Mexican President Andrés Manuel López Obrador. Photo: Google
By KELIN DILLON
While Mexican President Andrés Manuel López Obrador (AMLO) has long sought to reform Mexico’s electoral laws, both of the federal executive’s efforts – a dead-in-the-water constitutional reform halted due to insufficient legislative support, and AMLO’s subsequent pivot to so-called Plan B reforms to Mexico’s laws that was deemed partially invalid by Mexico’s Supreme Court (SCJN) due to violations of the legislative process on Monday, May 8 – have resoundingly failed to make an impact. Now, just one day after the first half of Plan B’s judicial defeat, López Obrador announced his intentions to create an additional Plan C electoral reform during his daily press conference on Tuesday, May 9.
Upset by the decision of the SCJN’s Monday plenary session, AMLO used his press conference as an opportunity to rail against the sitting SCJN justices, calling Mexico’s highest court in the nation a “supreme conservative power,” accusing them of circumventing the will of the popularly elected Mexican legislature, and denying that any violations of the legislative process took place during Plan B’s passage.
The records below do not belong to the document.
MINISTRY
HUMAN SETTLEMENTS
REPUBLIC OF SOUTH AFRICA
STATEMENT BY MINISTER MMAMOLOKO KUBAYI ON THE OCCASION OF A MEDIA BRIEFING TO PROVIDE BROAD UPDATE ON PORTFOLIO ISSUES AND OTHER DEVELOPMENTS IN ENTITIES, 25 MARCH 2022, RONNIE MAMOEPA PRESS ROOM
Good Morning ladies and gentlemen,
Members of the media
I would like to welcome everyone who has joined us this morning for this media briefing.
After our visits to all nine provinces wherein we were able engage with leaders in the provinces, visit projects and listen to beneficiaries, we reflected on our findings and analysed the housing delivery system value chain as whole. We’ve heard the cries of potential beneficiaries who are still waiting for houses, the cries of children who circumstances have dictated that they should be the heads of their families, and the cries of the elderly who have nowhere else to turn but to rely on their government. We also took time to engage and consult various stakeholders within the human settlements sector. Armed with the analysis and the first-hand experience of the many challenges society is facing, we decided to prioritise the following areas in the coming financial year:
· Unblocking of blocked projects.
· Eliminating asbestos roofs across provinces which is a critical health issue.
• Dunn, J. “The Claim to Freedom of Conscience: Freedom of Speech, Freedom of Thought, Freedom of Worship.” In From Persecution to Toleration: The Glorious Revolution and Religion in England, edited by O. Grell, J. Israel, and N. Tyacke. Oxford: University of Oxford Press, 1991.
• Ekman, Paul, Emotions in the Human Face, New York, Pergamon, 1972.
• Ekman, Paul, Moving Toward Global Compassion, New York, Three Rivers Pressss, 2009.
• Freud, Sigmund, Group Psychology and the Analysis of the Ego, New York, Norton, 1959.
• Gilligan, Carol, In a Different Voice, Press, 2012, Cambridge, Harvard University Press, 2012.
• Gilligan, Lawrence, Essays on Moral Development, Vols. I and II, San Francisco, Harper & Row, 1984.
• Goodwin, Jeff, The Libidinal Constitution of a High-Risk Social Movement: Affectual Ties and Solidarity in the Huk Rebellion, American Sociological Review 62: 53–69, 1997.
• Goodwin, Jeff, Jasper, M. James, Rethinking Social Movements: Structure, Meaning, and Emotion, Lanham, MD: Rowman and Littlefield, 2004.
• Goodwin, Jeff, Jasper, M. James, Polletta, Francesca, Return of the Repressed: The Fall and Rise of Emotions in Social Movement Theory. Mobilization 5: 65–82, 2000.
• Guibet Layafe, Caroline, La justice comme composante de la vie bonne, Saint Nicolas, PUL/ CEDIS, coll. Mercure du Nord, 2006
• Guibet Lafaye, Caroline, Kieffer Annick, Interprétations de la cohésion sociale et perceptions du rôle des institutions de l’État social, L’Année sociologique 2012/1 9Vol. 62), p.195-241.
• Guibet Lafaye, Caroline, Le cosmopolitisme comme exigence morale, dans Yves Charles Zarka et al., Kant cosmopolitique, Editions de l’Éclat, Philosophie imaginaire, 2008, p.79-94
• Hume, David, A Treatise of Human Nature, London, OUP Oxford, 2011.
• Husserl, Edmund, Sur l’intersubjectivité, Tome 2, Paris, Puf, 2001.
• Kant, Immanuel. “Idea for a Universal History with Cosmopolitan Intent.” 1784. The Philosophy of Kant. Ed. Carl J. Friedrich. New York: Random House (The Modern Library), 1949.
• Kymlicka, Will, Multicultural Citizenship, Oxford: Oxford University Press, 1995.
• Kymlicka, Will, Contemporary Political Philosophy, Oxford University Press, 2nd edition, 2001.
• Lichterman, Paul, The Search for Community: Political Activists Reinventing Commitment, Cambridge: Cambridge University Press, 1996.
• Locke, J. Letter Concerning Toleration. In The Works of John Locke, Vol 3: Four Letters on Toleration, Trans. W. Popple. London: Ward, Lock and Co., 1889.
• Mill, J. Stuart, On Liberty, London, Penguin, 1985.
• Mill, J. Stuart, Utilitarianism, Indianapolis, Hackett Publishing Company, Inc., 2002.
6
“Mexico’s judicial power has no remedy, it is rotten,” said AMLO. “The justices are acting in a factious manner.”
“In an act of arrogance and authoritarianism, the SCJN justices dare to cancel the law, acting at the service of a rapacious minority who dedicated themselves to plundering the nation and who want to return to their jurisdiction, now with the support of judicial power,” continued the federal executive. “The SCJN goes to the extreme of correcting the decisions of another power, a factious interventionism.”
López Obrador then launched into the details of his tertiary plan to finally bring his electoral reforms to fruition: elect enough members of his National Regeneration Movement (Morena) party to the Congress of the Union during the 2023 elections to pass through his desired constitutional reforms uncontested with a two-thirds majority.
“We need to achieve a qualified majority in Congress, so that reforms can be made to the constitution,” said AMLO. “To be able to reform the constitution, 334 deputies are needed. We must go for 334 deputies in the next election to be able to carry out constitutional reforms. That is the Plan C.”
After the announcement of Plan C, AMLO revealed yet another part of the initiative – this time, reforming the constitution to turn the appointment of SCJN justices into a popular election, which López Obrador claimed would be complete before he leaves office in September 2024.
“I always thought that we could improve the judiciary. But no, it is rotten. A reform must be carried out,” concluded López Obrador. “And since the executive cannot and should not touch the judiciary, it has to be the people; it has to be with the democratic method.”